そして、この病院に送られることもまずないだろう。なにせ吉良グループの娘さんだ。
「私が、なんでこんなに雑に扱われているか気になってるの増田さん?」
俺顔に出やすいのかな、読まれ過ぎだろう。
「ああ、まあそんなところだ。」
「ふふっ、それは色々あるの。ねぇ、増田さん頼まれてくれない?」
彼女の眼は俺を捉えて離さない。眼を離すことができない呑まれていく。
「なにをだ?」
「私の父親を逮捕してもらいたいの。

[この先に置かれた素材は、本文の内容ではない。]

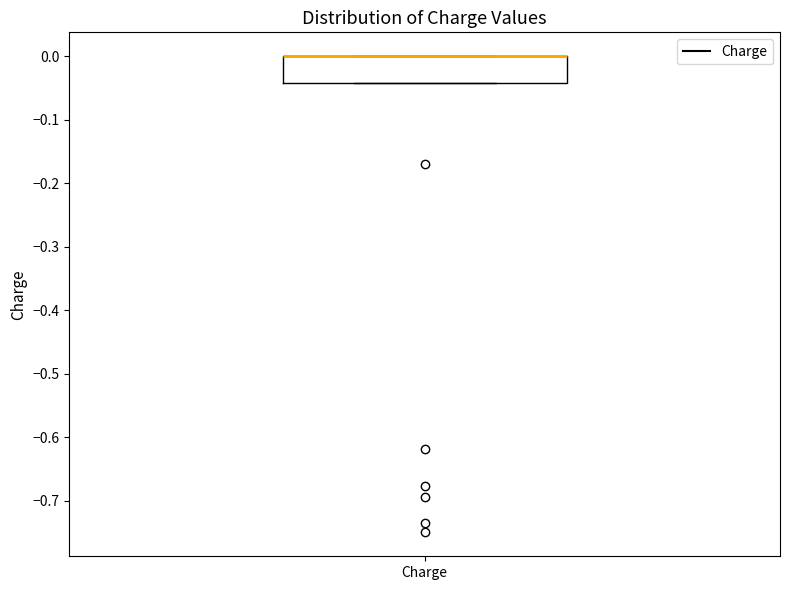

Transcribe this box plot: give where the median line is, the range the box spans, and where the two whiskers end, as read against the y-axis. The values are not printed on the chart, so give them approximately, as read against the axis.

median 0.00 (drawn on the box's upper edge), box -0.04 to 0.00, whiskers -0.04 to 0.00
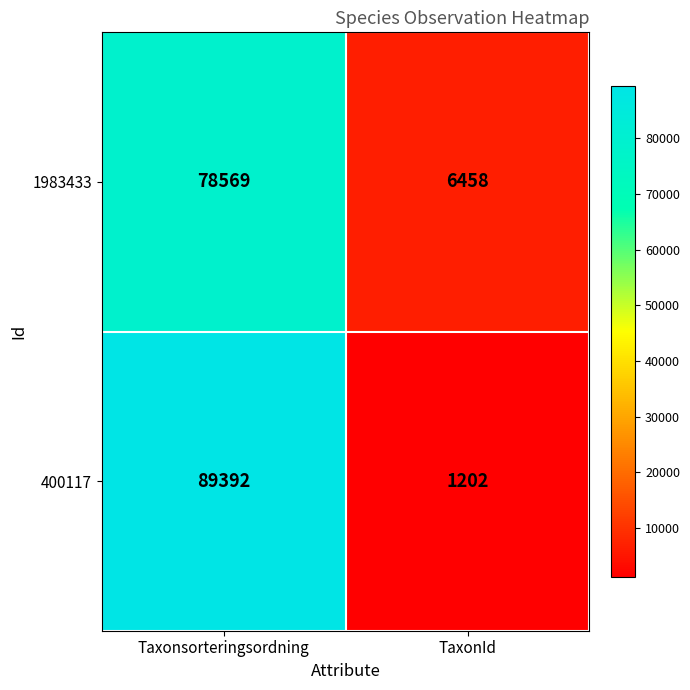

Is it true that 400117 equals 1202 at TaxonId?

True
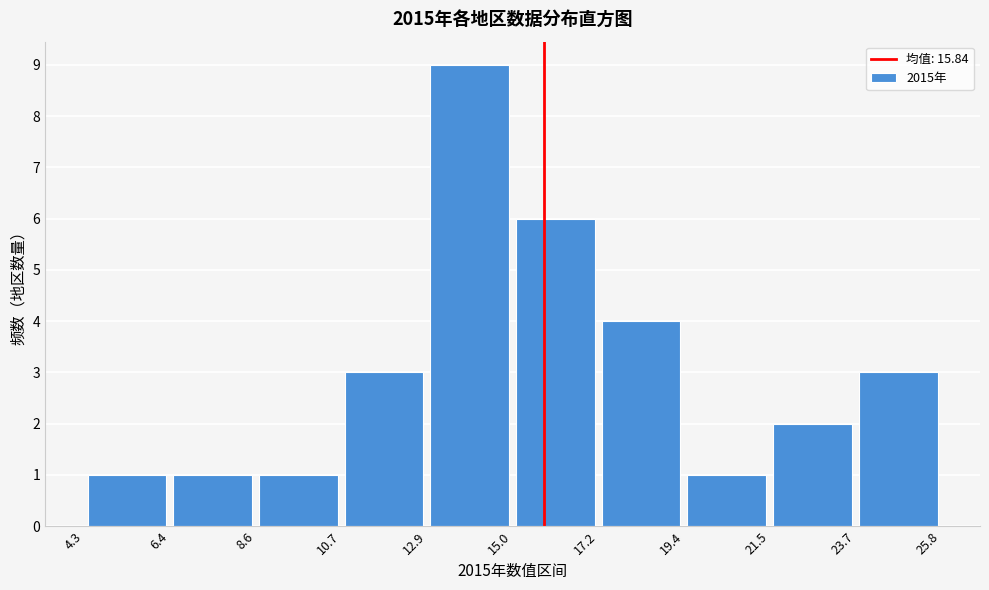

Over which range of the x-axis is the bar tallest?

12.9 to 15.0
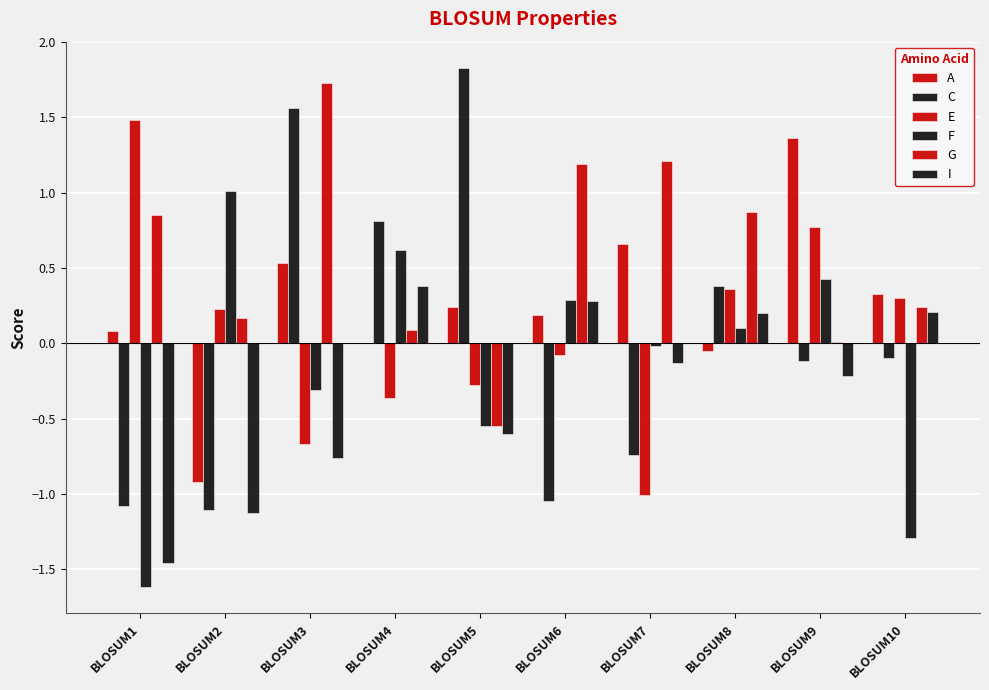

What is the spread (max minus min) of values at BLOSUM1?

3.1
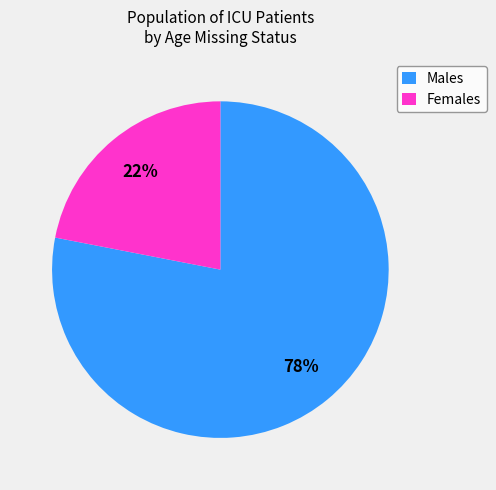

Which category accounts for the majority?

Males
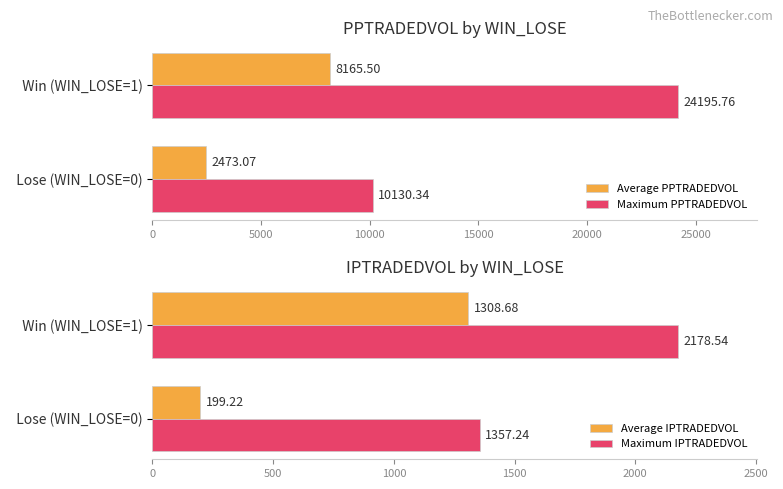

What is the average value of the Maximum IPTRADEDVOL series?

1767.9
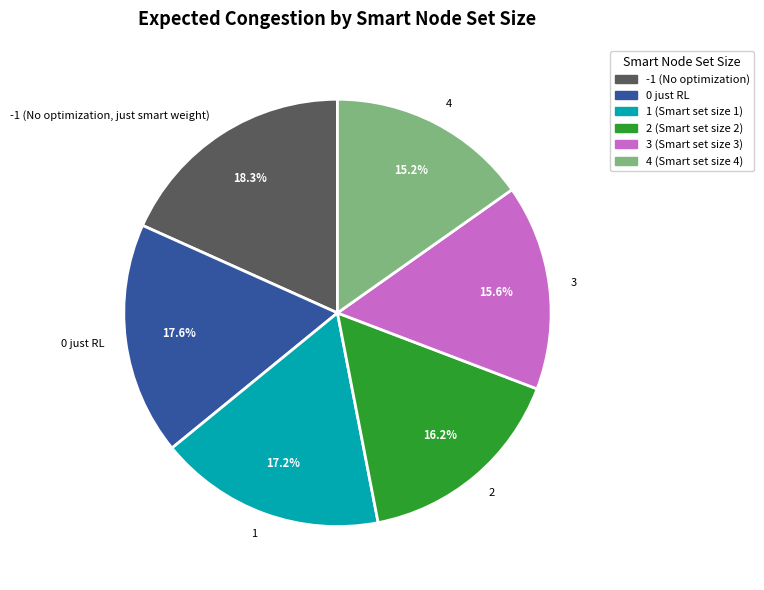

Which slice is the largest?

-1 (No optimization)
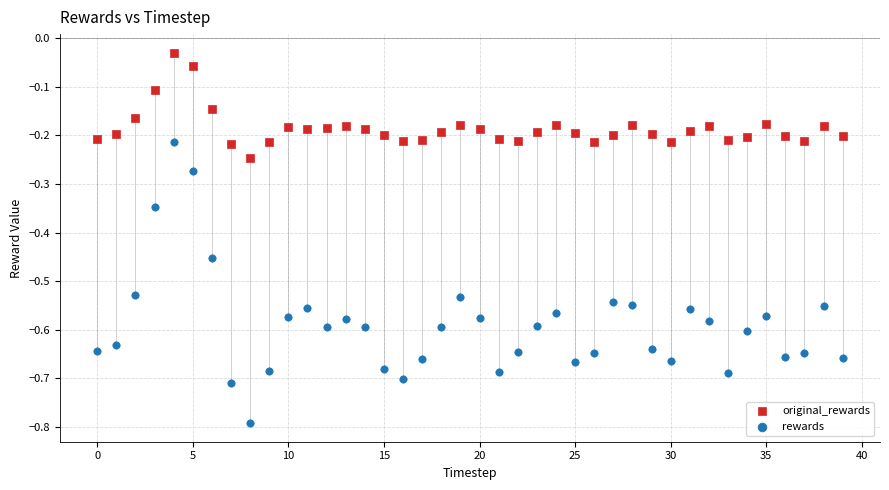

Which series has the largest Y range (max minus min)?

rewards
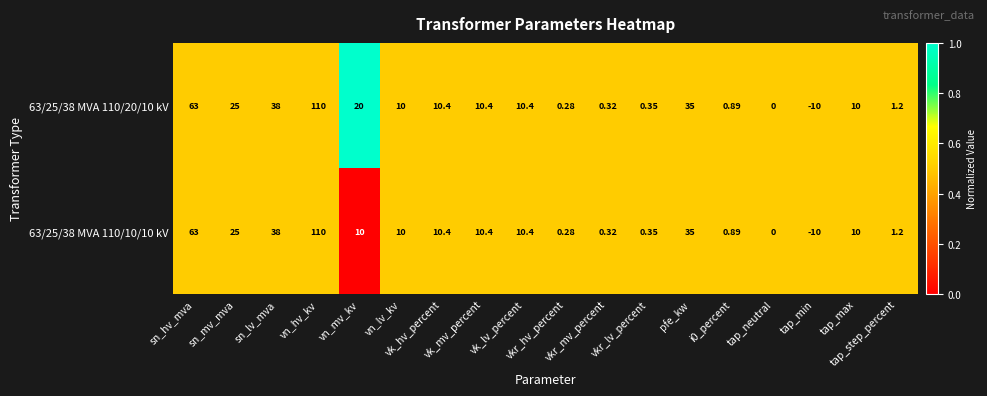

Which series has the largest total across all categories?

63/25/38 MVA 110/20/10 kV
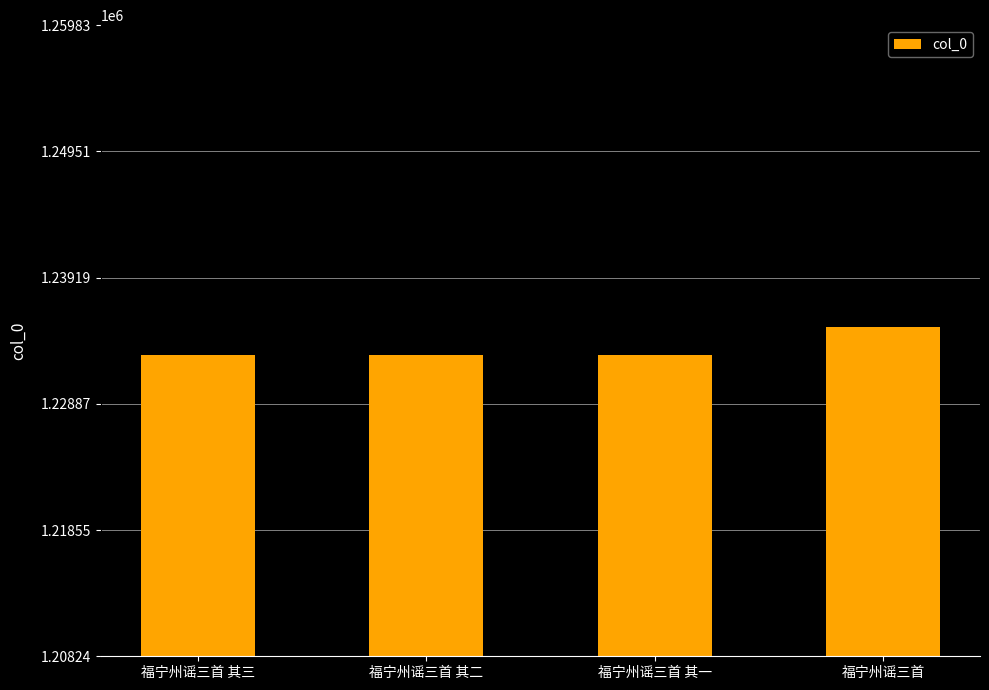

What is the difference between the maximum and minimum values?

2235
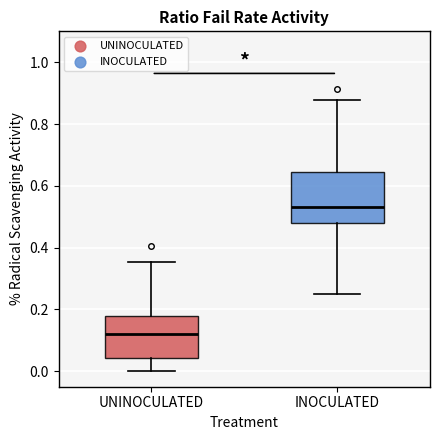

Reading left to right, transcribe this box plot: for each box, give where its median line is, the range the box spans, and where its two whiskers end, as read against the y-axis. The values are not printed on the chart, so give them approximately, as read against the axis.

UNINOCULATED: median 0.12, box 0.04 to 0.18, whiskers 0.00 to 0.36
INOCULATED: median 0.54, box 0.48 to 0.64, whiskers 0.26 to 0.88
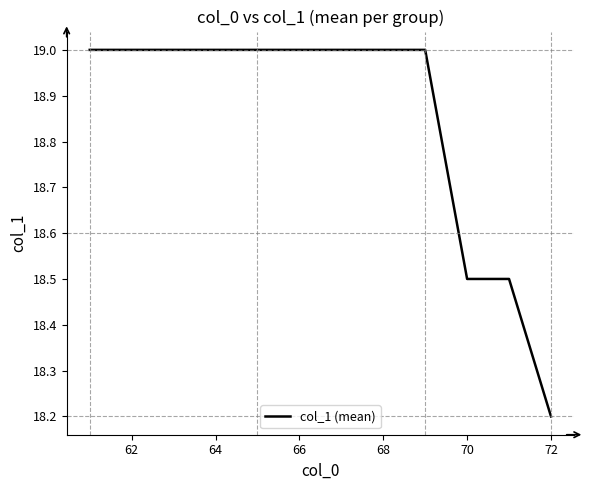

What is the maximum value shown in the chart?

19.0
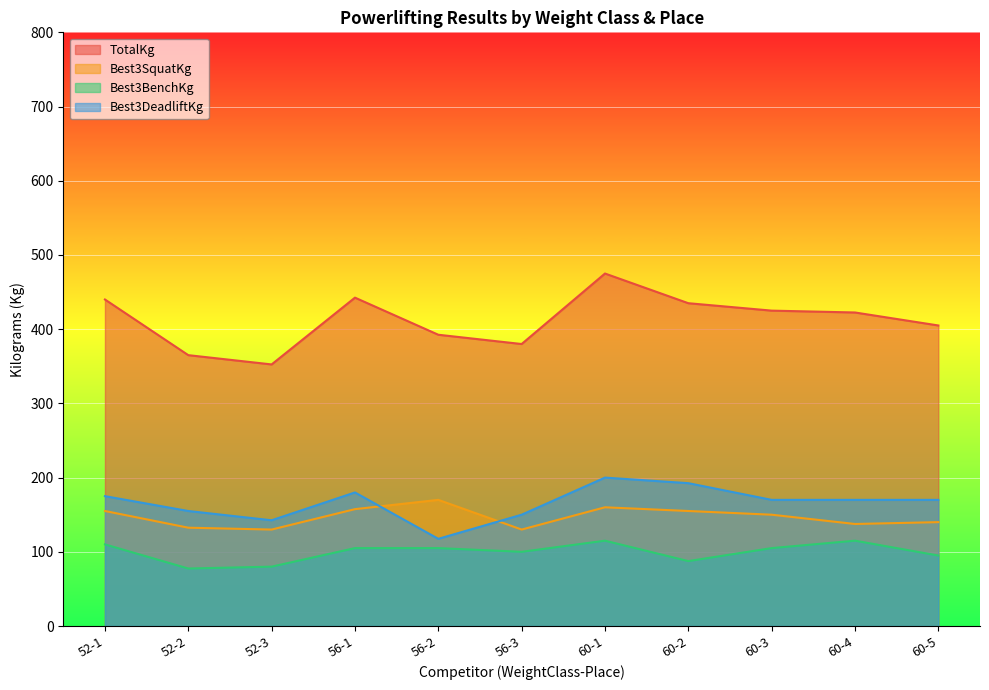

List the series in order of their peak value, highest first.

TotalKg, Best3DeadliftKg, Best3SquatKg, Best3BenchKg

」
これはまた大変なことに巻き込まれそうだと直感が言っているが俺の口は
そんなのお構いなしに答えを述べていた。
「わかった。協力する。」
俺はその時既に彼女の魅力に取りつかれていたのかもしれない。だが一度引き受けた
ことは必ずやるそれが俺のスタンスだ毛頭崩す気はない。
「で、どんな仕事なんだ?」
そう聞こうとした瞬間彼女はすでに寝息を立てていた。
増田良信の夜はこうして明けていった、様々な悩みの種をふやしながら。